◆ TEXT SECTION:
Carib Theatre
- Location: Cross Roads, Kingston, Jamaica
- Coordinates: 17°59′33″N 76°47′19″W﻿ / ﻿17.99250°N 76.78861°W
- Owner: The Cinema Company of Jamaica Ltd. (1938); Palace Amusement Company (ca. 1939–present);
- Type: Movie theatre
- Capacity: 1,800 (1972)
- Field size: 180 ft (55 m) × 84 ft (26 m); Ceiling: 60 ft (18 m); Volume: Under 1,000,000 cu ft (28,000 m^{3});
- Screens: 5

Construction
- Built: Late 1937–early 1938
- Opened: 13 April 1938
- Closed: After 21 September 1996
- Reopened: 24 June 1997
- Architect: John Pike

Website
- palaceamusement.com

= Carib Theatre =

Cinema in Kingston, Jamaica

The Carib Theatre, also known as the Carib 5, is a cinema in northern Kingston, Jamaica. Opened in 1938, it has been owned and operated by the Palace Amusement Company since ca. 1939. The Carib was the largest and highest-grossing theatre in the West Indies, and was once Jamaica's largest building. It served as a one-screen facility until a 1996 fire and 1997 renovation/conversion into a five-screen multiplex.

==History==
Development on the Carib Theatre began in August 1937, when Jamaican businessman B.M. Andrade made a deal with Metro-Goldwyn-Mayer (MGM) to build an upscale, state-of-the-art movie theatre in Kingston. Designed by Boston University graduate John Pike, the facility was constructed as a rival to Kingston's older Palace Theatre, operated by Audley Morais, and would secure exclusive deals with MGM and 20th-Century Fox. "As the manager of the Carib [Morris Cargill] explained later, 'MGM realised that if their films were even to be shown in Jamaica either the price would have to be reduced or the theatre monopoly would have to be broken. The MGM people decided upon the latter course.'"

◆ ACTIVITY 1:
Answer these questions using the Carib Theatre text:
(a) Who is named as the architect?
(b) On what date did the theatre reopen?
(c) With which studio did B.M. Andrade make a deal in August 1937?
◆ ACTIVITY 2: Reproduce the Carib Theatre text between "The Carib Theatre, also" and "a five-screen multiplex.", inclusive, substituting "most profitable" for "highest-grossing".

Records from a data collection
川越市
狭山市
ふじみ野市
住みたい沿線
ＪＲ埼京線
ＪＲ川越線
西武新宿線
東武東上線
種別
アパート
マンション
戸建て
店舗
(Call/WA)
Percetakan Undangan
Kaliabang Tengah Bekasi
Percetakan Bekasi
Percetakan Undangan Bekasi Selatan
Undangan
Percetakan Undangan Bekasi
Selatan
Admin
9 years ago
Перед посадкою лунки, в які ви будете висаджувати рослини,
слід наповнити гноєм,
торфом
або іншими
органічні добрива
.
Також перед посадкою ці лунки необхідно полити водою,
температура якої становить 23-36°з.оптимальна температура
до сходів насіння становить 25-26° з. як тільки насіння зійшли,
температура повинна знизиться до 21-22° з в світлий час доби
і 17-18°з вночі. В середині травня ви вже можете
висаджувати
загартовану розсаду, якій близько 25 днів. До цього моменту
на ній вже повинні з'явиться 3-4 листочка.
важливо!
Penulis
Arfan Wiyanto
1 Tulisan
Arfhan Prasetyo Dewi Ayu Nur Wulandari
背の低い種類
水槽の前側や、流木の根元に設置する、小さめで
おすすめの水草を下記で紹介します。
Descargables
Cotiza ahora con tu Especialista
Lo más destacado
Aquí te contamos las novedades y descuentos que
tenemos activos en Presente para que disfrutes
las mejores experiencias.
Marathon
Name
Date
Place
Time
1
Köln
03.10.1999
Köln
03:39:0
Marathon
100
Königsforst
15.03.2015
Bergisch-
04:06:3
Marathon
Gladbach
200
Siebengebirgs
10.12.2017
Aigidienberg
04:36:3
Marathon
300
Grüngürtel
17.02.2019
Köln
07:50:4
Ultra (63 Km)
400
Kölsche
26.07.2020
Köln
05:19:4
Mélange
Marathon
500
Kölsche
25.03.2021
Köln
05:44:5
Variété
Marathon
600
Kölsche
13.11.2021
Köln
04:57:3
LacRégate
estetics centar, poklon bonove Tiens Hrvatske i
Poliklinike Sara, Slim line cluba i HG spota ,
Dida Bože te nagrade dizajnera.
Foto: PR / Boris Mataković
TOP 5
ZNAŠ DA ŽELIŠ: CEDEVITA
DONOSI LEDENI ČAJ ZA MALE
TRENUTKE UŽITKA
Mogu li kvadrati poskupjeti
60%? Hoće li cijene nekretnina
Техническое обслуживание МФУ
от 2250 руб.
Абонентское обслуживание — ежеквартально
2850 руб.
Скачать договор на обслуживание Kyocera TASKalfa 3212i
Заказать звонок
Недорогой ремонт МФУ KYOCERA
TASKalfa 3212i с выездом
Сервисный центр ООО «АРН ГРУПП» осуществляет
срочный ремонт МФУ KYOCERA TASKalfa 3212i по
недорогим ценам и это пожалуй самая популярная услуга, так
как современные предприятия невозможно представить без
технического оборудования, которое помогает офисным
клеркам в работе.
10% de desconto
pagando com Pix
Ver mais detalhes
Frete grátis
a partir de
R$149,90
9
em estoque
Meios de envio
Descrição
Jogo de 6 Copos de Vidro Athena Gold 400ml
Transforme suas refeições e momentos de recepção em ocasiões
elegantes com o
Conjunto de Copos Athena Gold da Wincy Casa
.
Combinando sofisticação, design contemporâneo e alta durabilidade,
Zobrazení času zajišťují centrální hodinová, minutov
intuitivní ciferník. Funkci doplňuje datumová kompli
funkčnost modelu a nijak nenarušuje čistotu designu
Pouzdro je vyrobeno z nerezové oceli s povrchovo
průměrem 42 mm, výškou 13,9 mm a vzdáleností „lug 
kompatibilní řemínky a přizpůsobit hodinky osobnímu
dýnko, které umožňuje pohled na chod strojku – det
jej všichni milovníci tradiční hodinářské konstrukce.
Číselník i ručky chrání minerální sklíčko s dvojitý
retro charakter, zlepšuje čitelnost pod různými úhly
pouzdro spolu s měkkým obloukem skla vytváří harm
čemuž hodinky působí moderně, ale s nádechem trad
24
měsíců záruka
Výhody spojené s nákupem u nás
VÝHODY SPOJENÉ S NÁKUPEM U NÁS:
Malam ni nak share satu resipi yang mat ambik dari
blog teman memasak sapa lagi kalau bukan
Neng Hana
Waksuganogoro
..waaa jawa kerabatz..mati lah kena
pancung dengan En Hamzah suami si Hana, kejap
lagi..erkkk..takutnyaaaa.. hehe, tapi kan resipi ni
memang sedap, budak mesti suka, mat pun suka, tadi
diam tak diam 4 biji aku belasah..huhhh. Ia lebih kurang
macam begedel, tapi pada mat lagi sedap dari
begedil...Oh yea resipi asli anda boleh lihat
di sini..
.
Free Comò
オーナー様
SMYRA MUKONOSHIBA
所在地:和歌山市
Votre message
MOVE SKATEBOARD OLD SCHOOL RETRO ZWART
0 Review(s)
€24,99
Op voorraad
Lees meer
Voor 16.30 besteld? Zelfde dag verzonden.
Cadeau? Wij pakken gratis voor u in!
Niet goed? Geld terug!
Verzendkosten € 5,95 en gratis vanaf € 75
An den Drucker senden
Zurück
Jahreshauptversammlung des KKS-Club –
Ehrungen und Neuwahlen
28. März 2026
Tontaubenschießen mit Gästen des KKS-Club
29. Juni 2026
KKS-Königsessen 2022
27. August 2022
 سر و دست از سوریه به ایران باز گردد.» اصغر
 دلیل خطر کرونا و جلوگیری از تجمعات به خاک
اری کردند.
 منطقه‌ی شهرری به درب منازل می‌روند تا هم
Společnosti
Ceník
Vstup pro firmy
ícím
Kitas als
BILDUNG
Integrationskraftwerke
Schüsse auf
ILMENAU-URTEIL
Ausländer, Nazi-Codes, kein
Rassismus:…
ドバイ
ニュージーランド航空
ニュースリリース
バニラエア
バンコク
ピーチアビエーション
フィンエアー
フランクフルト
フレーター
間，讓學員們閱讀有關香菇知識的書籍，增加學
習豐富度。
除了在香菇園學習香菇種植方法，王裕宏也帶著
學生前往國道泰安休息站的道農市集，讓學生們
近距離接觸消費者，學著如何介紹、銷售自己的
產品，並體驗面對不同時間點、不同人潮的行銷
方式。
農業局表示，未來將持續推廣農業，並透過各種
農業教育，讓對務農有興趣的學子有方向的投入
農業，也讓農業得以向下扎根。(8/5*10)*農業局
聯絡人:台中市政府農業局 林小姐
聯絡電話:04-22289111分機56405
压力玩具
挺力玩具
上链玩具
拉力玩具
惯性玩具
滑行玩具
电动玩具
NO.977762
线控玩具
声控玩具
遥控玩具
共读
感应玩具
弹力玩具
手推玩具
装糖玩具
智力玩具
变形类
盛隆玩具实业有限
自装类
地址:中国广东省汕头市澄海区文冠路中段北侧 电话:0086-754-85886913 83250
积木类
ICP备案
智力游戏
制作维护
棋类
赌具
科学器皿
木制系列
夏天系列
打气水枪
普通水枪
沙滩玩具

◆ RESPONSE 1:
(a) John Pike
(b) 24 June 1997
(c) Metro-Goldwyn-Mayer (MGM)

◆ RESPONSE 2:
The Carib Theatre, also known as the Carib 5, is a cinema in northern Kingston, Jamaica. Opened in 1938, it has been owned and operated by the Palace Amusement Company since ca. 1939. The Carib was the largest and most profitable theatre in the West Indies, and was once Jamaica's largest building. It served as a one-screen facility until a 1996 fire and 1997 renovation/conversion into a five-screen multiplex.